TASK OBJECTIVE >> Render the entries below as a JSON list of strings with one string per line, omitting blank lines and the pictures.

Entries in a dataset

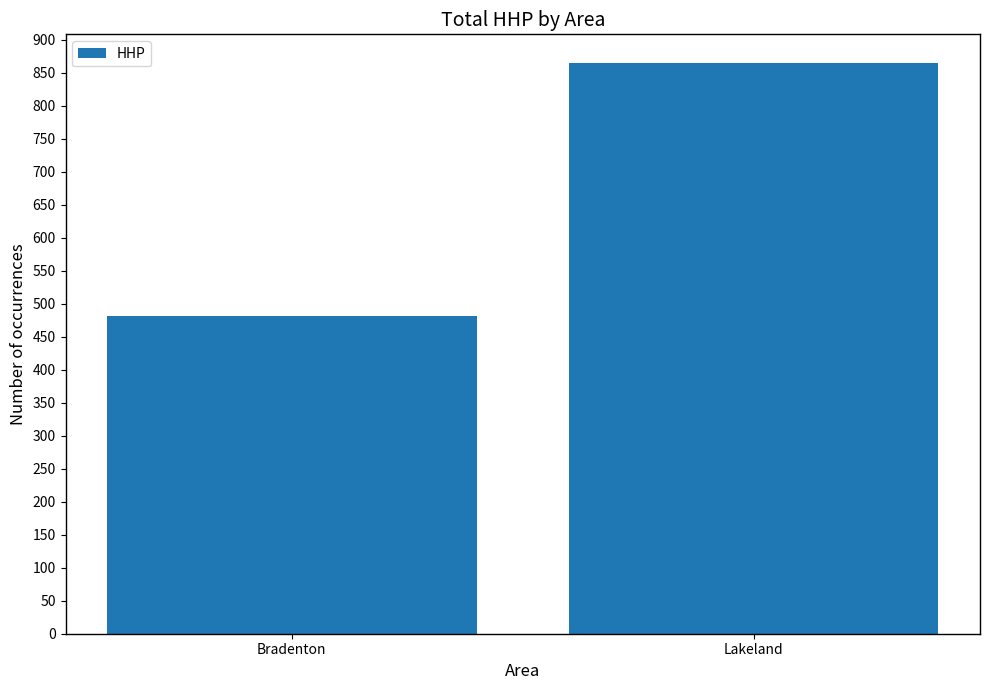

Rank the categories by value from lowest to highest.

Bradenton, Lakeland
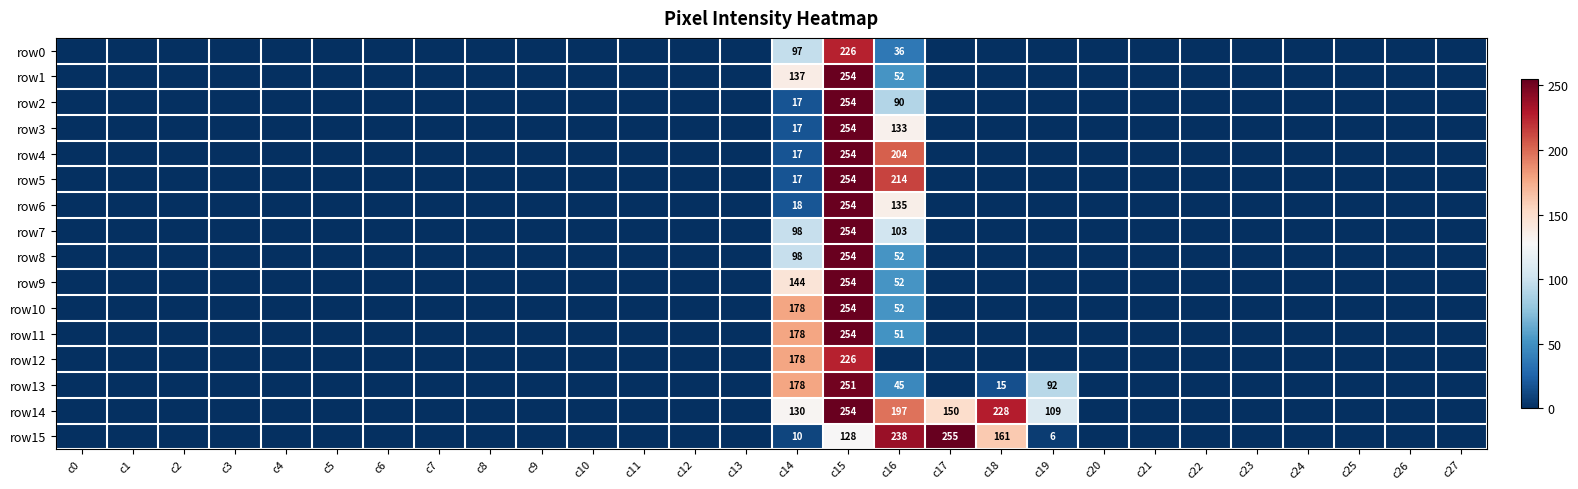

What is the sum of all row12 values?

404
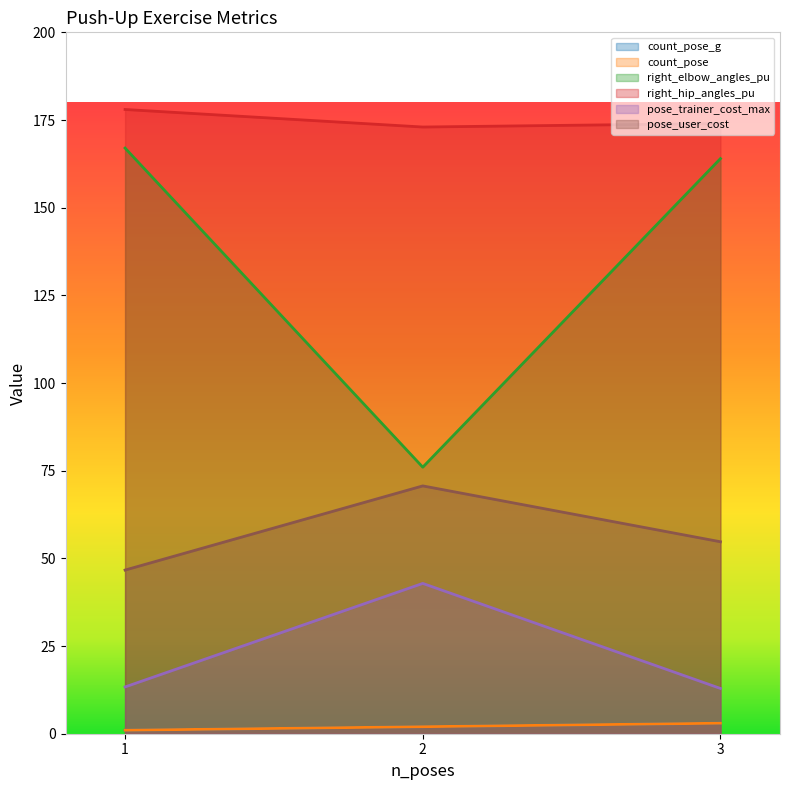

What is the value of the count_pose point at the 3rd from the left?

3.0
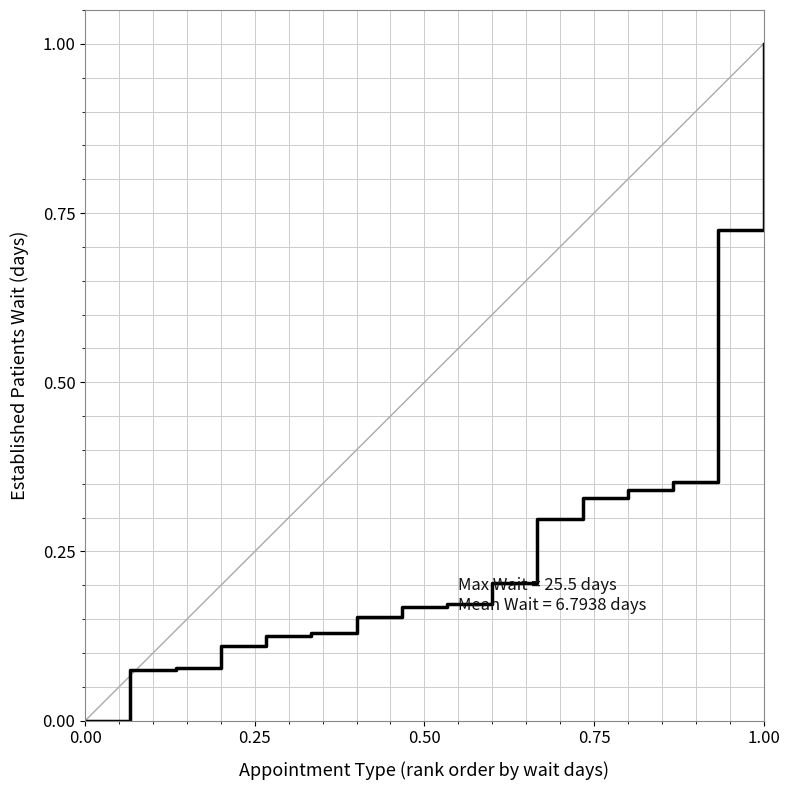

What is the sum of all values?

4.3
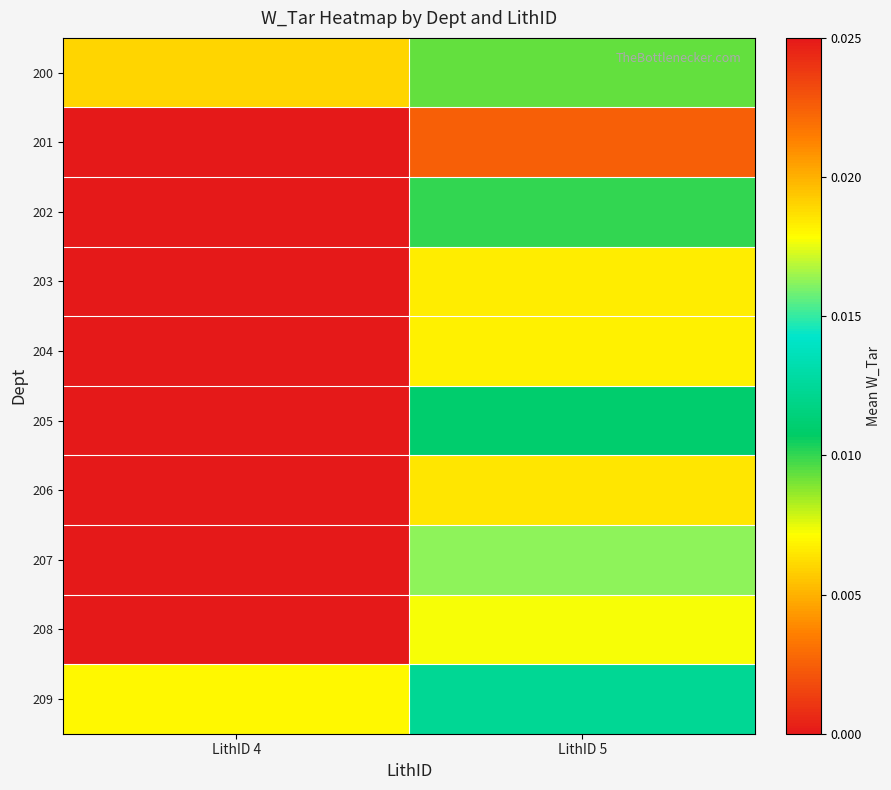

How many categories are shown in the chart?

2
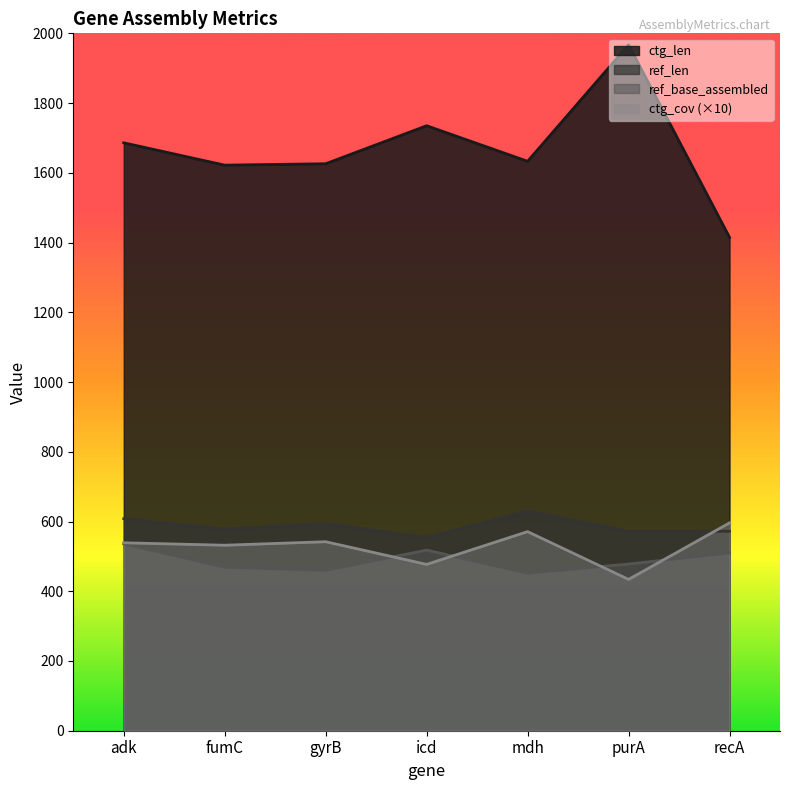

The value of ref_len at gyrB is 594. True or false?

True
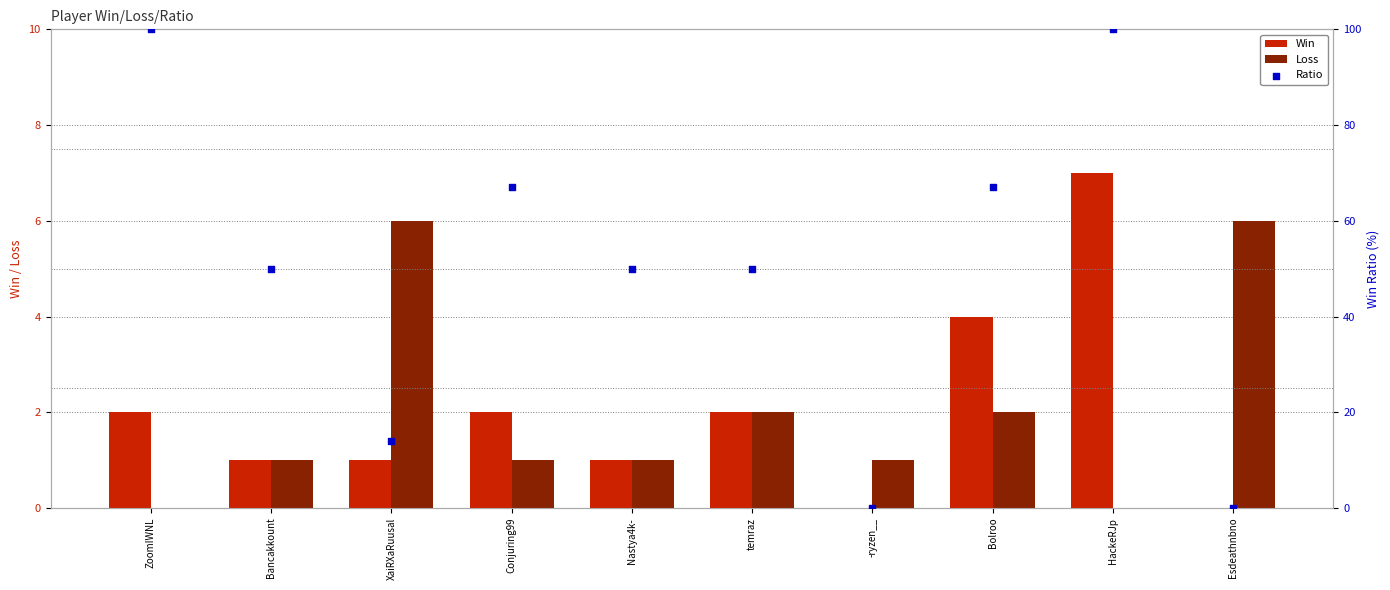

At which category is the sum across all series the highest?

HackeRJp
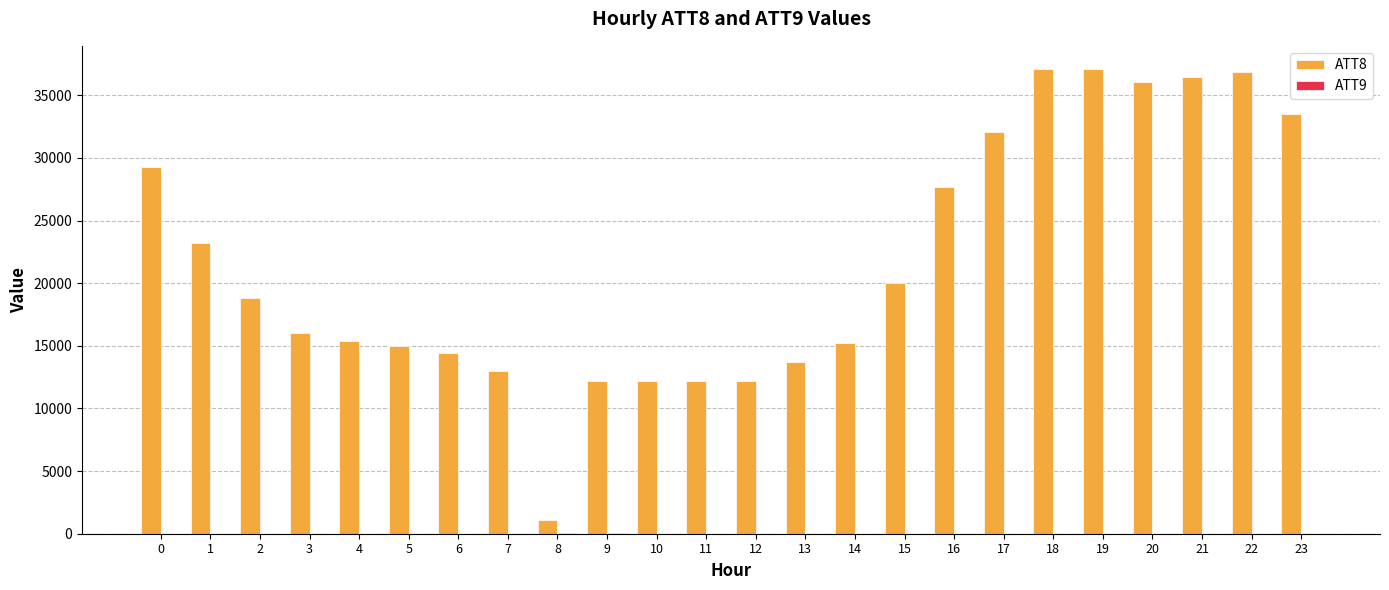

The value of ATT8 at 6 is 24603.6. True or false?

False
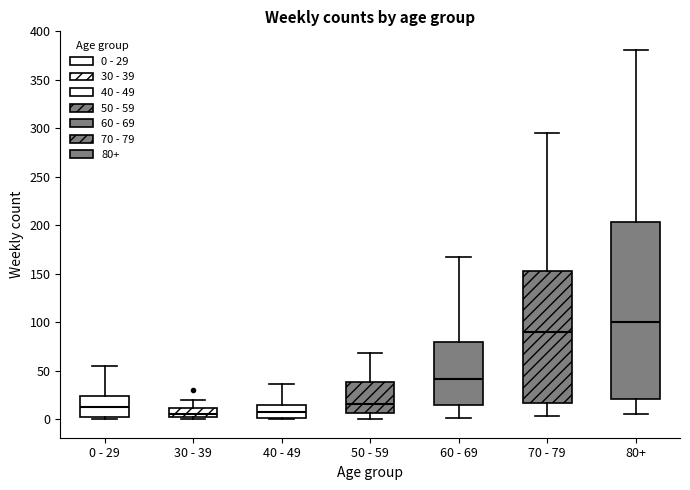

Which box is the tallest, from its lower edge to its upper edge?

80+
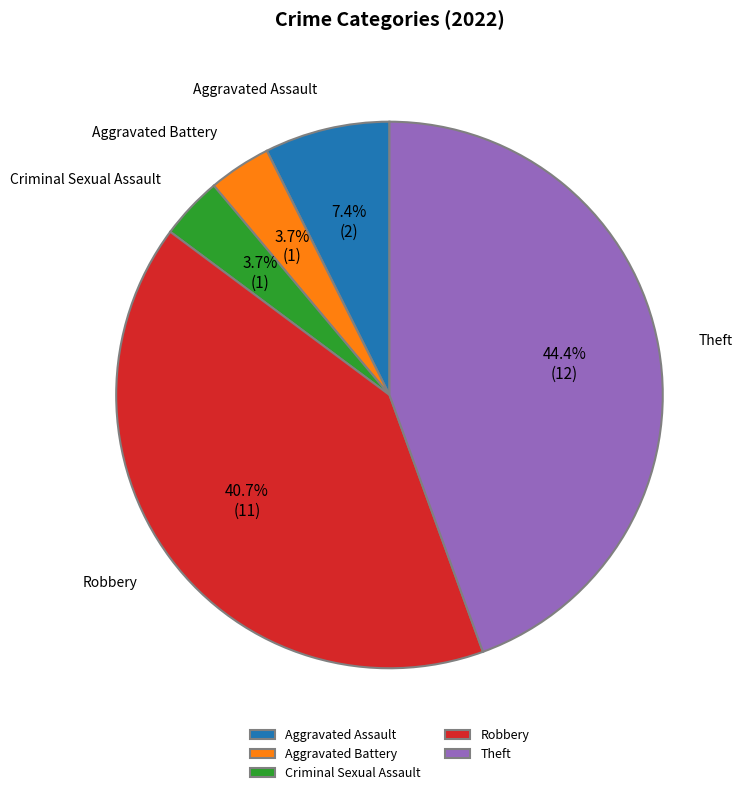

How many segments does this pie chart have?

5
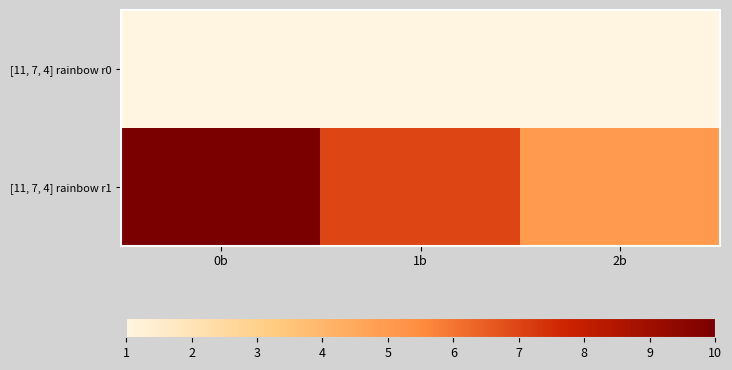

At how many categories does at least one series exceed 2?

3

RESPONSE AREA >>
[
  "Rank the categories by value from lowest to highest.",
  "Bradenton, Lakeland",
  "What is the sum of all row12 values?",
  "404",
  "What is the value of the count_pose point at the 3rd from the left?",
  "3.0",
  "What is the sum of all values?",
  "4.3",
  "How many categories are shown in the chart?",
  "2",
  "The value of ref_len at gyrB is 594. True or false?",
  "True",
  "At which category is the sum across all series the highest?",
  "HackeRJp",
  "The value of ATT8 at 6 is 24603.6. True or false?",
  "False",
  "Which box is the tallest, from its lower edge to its upper edge?",
  "80+",
  "How many segments does this pie chart have?",
  "5",
  "At how many categories does at least one series exceed 2?",
  "3"
]